We can consider complex systems to be ones formed by a large number of heavily interacting elements. As a result, many of mankind’s greatest challenges come from trying to unravel the behaviour of these systems, such as the climate, the economy, society, the brain, biological development, etc. However, contrary to this, the hydrogen atom, solar system or an ideal gas would be simple systems, despite the fact that in order to study them we need to use in-depth physics concepts and sophisticated mathematics. However, if everything that is complex is a complex system, what does the new science of complexity bring to the table? Can such wide-ranging systems be tackled with a single perspective? One of the key ideas in complexity studies is that structures appear in these types of systems at all levels, including levels far in excess of those achieved by the interaction between components; as well as this, the structures also show surprising statistical regularities. At the Complex Systems Group of the Centre for Mathematical Research, we focus on two major lines of research: one, natural disasters and meteorological phenomena, resulting from the complex activity of the Earth’s system, and the other, the structure of the information in human communication, produced by the areas of the brain responsible for this and the relationship between the speakers.
Natural Disasters and Meteorological Phenomena
Many natural phenomena occur in sudden and short intense bursts of activity that interrupt long periods of calm, invalidating any description in terms of continuous functions. Examples include seismology (earthquakes), meteorology(hurricanes, intense rain) and ecology (forest fires). Our study into these complex systems has found simple patterns common to all of them.
The most paradigmatic law in this case is Gutenberg-Richter’s law on earthquakes: the distribution of the magnitude follows an exponential law. However, in terms of energy, this distribution is transformed into a power law, which involves some very specific properties: the lack of characteristic scales and the divergence of mean energy. So, if we visit a country and ask what large earthquakes are like here, the fact of the matter is that there is no answer to this straightforward question.
Phenomena of this kind are difficult to generate, but a critical ramification process may fulfil this role. Let’s consider a tribe where the women have an exact average of one daughter (the number of male children is irrelevant, if there is at least one “alpha male”). This population lies on the limit between extinction and survival, which only occurs when the average number of daughters per mother is exactly one (obviously daughters who reach reproductive age). This appears to be the case with earthquakes: during their evolution, they are always on the limit between attenuation and intensification, which would make them intrinsically unpredictable. These and other related studies will enable us to improve our assessment of seismic risk in different regions
As well as working with earthquakes, our group also studies whether for an apparently very different phenomenon, such as hurricanes, there is a similar law on energy dissipation. However surprising this may seem, and as far as we know, these distributions have not been measured to date. The implications of the results involved in the tricky problem of predicting hurricane intensification would be extremely relevant. And, as if that were not enough, the distribution of energy from hurricanes enables us to assess clearly the response from this phenomenon in light of global warming indicators (e.g. sea surface temperature).

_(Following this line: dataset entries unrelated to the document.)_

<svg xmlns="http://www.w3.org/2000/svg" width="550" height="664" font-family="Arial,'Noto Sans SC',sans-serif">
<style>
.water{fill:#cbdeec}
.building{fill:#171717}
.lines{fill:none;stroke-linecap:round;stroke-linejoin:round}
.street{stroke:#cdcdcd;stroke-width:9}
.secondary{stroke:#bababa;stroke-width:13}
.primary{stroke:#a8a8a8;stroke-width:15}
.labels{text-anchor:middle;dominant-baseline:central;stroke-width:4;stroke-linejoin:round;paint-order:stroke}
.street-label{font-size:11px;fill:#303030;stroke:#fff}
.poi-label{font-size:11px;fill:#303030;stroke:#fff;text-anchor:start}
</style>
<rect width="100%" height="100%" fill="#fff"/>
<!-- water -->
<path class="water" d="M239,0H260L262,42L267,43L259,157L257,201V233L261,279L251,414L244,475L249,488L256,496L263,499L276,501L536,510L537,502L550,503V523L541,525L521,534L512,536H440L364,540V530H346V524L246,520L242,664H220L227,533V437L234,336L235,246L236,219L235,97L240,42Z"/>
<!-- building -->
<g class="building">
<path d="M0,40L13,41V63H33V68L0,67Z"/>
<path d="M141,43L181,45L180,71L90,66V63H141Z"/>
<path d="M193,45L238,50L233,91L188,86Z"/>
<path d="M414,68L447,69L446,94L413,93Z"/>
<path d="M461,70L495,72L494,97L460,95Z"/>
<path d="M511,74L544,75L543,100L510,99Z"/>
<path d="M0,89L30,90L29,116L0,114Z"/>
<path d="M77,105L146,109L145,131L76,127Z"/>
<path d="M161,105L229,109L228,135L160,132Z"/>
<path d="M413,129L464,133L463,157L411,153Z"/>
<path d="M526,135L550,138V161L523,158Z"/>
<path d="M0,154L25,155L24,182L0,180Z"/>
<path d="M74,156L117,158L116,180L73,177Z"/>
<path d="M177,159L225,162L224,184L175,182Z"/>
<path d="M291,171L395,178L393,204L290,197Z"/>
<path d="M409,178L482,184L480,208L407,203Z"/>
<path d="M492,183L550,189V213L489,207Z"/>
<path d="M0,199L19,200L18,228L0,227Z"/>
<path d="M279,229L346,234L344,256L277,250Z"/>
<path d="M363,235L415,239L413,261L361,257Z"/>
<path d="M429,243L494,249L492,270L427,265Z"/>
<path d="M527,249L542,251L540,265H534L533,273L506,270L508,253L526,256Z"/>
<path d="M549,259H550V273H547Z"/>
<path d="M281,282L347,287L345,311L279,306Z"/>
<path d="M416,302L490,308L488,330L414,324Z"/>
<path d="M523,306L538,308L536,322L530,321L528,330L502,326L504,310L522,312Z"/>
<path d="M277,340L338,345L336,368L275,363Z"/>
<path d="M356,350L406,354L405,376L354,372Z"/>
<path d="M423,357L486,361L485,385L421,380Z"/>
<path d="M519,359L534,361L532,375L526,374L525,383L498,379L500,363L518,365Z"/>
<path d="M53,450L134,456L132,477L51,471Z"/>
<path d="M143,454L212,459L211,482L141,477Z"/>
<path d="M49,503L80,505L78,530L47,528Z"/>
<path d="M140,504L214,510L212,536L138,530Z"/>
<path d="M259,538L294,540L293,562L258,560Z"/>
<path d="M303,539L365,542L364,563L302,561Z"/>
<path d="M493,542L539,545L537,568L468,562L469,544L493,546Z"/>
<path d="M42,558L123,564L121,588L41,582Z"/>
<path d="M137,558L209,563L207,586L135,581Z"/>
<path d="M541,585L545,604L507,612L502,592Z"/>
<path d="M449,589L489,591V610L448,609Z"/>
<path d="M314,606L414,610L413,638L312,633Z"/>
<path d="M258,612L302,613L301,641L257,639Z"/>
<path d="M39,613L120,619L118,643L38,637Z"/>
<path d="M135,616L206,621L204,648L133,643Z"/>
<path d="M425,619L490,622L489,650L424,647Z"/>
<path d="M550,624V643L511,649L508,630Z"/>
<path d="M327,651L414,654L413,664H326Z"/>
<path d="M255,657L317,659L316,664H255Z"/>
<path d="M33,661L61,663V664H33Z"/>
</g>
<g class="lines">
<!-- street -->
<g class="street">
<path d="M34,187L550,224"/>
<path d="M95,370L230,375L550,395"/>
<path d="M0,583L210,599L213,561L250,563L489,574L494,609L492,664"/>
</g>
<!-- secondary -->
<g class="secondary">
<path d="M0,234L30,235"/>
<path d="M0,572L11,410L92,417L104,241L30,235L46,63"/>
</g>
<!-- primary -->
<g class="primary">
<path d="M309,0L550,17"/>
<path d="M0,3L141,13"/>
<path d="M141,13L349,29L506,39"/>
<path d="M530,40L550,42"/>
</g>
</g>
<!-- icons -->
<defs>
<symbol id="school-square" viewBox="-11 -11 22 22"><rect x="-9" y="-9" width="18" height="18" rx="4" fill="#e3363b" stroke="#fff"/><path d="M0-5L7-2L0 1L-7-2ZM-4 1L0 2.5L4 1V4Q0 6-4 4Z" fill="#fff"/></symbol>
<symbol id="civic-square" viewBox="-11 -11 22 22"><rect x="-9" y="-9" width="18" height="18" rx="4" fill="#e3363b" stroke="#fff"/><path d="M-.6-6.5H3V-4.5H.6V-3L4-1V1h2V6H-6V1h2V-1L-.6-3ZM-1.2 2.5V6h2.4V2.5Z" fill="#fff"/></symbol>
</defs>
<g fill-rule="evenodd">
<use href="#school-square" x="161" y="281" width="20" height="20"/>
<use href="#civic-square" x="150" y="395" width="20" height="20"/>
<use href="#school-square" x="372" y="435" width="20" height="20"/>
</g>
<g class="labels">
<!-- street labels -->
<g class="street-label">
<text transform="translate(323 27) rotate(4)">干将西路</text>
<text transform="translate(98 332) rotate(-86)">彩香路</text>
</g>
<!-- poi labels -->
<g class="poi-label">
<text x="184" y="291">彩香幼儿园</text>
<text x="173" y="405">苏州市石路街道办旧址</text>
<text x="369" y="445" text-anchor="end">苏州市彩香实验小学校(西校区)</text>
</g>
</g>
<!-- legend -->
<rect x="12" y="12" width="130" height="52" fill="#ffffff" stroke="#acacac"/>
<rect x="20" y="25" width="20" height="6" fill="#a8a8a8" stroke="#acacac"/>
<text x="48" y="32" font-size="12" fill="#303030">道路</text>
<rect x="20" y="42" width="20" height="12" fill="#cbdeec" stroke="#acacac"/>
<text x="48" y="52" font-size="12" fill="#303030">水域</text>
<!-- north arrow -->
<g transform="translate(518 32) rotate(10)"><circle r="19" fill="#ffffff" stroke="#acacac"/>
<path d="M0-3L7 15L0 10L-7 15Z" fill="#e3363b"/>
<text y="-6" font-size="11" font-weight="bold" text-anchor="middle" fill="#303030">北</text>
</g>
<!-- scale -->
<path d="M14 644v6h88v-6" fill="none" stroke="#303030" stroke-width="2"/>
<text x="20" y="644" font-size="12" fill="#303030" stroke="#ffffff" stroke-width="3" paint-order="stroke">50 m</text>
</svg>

We are undertaking a similar project for the occurrence of rain. The key lies not in looking at the occurrence of rain by days or months (as has traditionally been the case), but considering “episodic” rain events, similar to earthquakes, that may last as little as a minute (according to the data resolution that we have). We hope that these studies enable us to study the correlation between episodes of rain and the episodes of drought which precede and follow them to provide a better characterisation of these processes that are so relevant to society. Also, by measuring the relationship with other atmospheric variables, such as the amount of water vapour, we expect to obtain accurate information about the origins of atmospheric convection, which will be of huge interest for the parameterisation of these meteorological and climate prediction models.
Human Language
It is curious to note that human language verifies a law similar to the law on earthquake energy distribution: this is the so-called Zipf Law. In effect, if we allocate each word in a text a rarity (so that the most common has a rarity of 1, the next a rarity of 2, etc.), the distribution of this rarity follows a power law. This means that no characteristic rarity exists, but that the texts use all the possible scales of rarity. Also, contrary to what we might think, we neither speak nor write freely, but follow the guideline set out by the Zipf Law.
Surprisingly, some authors have explained this fundamental discovery in terms of a totally random process: a monkey dumbly striking a keyboard would generate a “Zipf” text. This would mean all the complexity of human communication not being reflected in the structure of the texts, which would simply be sequences of uncorrelated symbols.
The aim of our group is to find statistical patterns that prove the existence of complexity, both in human and animal language, and to try and establish a connection between the two. Also, the existence of laws which describe the sequential structure of texts will have as their far-from-negligible subproduct the creation of tools for recognising key words and the automatic classification of documents, which is an over-riding necessity in today’s society of information saturation.